5. Senza fondi pubblici, la società e lo stabilimento non possono che andare verso forme di crisi, dalla cessazione d’attività al fallimento. Dato l’attuale contesto societario, legislativo e politico non è affatto scontato che tali fondi vengano dati. In seconda battuta, il rischio è che vengano dati a babbo morto e a fondo perduto. In questo caso lo scenario di crisi sarebbe solo rimandato e i fondi pubblici sarebbero finalizzati solo a prendere tempo, per logorarci, e riaprire la crisi più avanti quando saremo più deboli.

6. L’arrivo dell’ondata di carovita da un lato, l’abbrutimento della cassa integrazione e di una società che prova a trasformarci in “mantenuti” dell’ammortizzatore sociale, la pressione dell’attuale proprietà a farci perdere tempo con ogni stratagemma plausibile e con l’uso dei fondi pubblici, ci obbligano a intraprendere da subito e da oggi attività di autoproduzione e autorecupero.

7. La fabbrica è stata difesa dal territorio e va immediatamente “resistuita” al territorio rafforzando non solo i legami politici ma aprendo lo stabilimento ad attività solidali con le esigenza territoriali.

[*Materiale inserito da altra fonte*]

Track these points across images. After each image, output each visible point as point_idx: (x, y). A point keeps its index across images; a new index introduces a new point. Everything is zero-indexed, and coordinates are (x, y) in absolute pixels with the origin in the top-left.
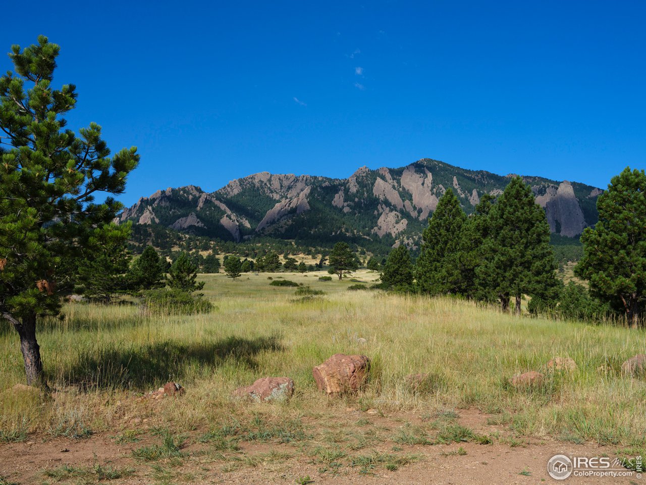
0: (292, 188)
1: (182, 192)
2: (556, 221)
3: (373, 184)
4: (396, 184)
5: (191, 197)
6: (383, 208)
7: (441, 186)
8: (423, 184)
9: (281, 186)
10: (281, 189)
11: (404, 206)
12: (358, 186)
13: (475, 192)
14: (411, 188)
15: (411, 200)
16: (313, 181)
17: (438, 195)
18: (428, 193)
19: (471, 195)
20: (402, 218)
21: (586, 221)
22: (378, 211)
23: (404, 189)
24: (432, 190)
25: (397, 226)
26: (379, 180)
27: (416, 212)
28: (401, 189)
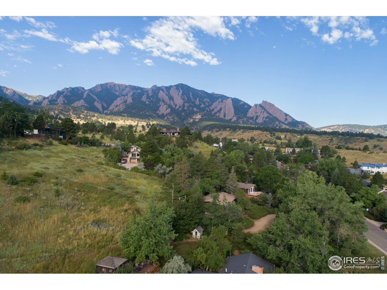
0: (124, 90)
1: (76, 89)
2: (225, 113)
3: (158, 93)
4: (168, 93)
5: (80, 92)
6: (161, 103)
7: (185, 96)
8: (178, 95)
9: (120, 89)
10: (119, 90)
11: (170, 103)
12: (152, 93)
13: (198, 99)
14: (173, 95)
15: (173, 100)
16: (133, 88)
17: (183, 99)
18: (180, 98)
19: (196, 100)
20: (169, 108)
21: (234, 114)
22: (160, 104)
23: (170, 96)
24: (181, 97)
25: (166, 111)
26: (161, 91)
27: (174, 106)
28: (169, 96)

8. Il nostro piano quindi si muove sulle seguenti direttrici:

– campagna per la fabbrica pubblica. Per reclamare fondi pubblici ma anche che siano collegati a pubblica utilità e a un controllo pubblico, esercitato da una struttura societaria pubblica e dalla possibilità di assemblea permanente, Rsu, Collettivo di Fabbrica, oo.ss. di incidere sul diritto di proposta, verifica e gestione della reindustrializzazione

– ricerca autonoma del core business o delle attività produttive industriali che permettano la ripartenza dello stabilimento. Va da sé che alludiamo a attività in stretta simbiosi con la convergenza con l’ambientalismo radicale e antisistemico che è il nostro punto di riferimento.

– di autorecupero immediate, attraverso attività economiche in autoproduzione che ci permettando da subito di riattivarci produttivamente, di combattere l’abbrutimento, di consolidare la nostra autodisciplina e autorganizzazione e che siano strumento per coltivare ulteriori legami sociali

– mutualismo; per consolidare la comunità interna, prepararsi a una lotta di lunga durata e stringere legami con il territorio

– continuare a cambiare i rapporti di forza attraverso lo sviluppo della mobilitazione generale e della convergenza (Insorgiamo a Bologna il 22 Ottobre, Insorgiamo a Napoli il 5 novembre).

9. Come strumento di mutualismo, autorecupero, progettazione del piano industriale alternativo, sviluppo di un Cral, collegamento con il territorio, riferimento di azionariato popolare e assemblee di territorio, nasce l’associazione Società Operaia di Mutuo Soccorso Insorgiamo. Siamo chiamati a vecchi principi in un contesto completamente differente. Siamo perciò chiamati a qualcosa di completamente nuovo. Partiamo per un viaggio mai tentato, risultato di peculiarità di questa lotta ma anche di processi generali del capitalismo. Concepiamo tale viaggio come strettamente connesso al mondo che ci si muove attorno. Questo è uno spiraglio dove praticare l’errore e la sperimentazione, dove costruire una vicenda che sovverta completamente le modalità con cui vengono affrontate le crisi industriali e non solo. E’ una occasione per tutte e tutti, ma non è una occasione eterna. Il tempo non gioca a nostro favore. Il tempo è qui ed ora.

10. Il nostro appello è a tutto il movimento di classe, radicale, al sindacalismo organizzato, a tutte le attività di autorecupero, all’intellettualità radicale, ai movimenti di autorecupero, al movimento studentesco, ambientalista, a tutte e tutti coloro che sono scese e scesi in piazza numerose volte a difendere Gkn, ad ogni competenza solidale, a integrarsi nella campagna, nelle attività della fabbrica pubblica e socialmente integrata e a farne uno strumento di cambiamento dei rapporti di forza a favore di tutte e tutti.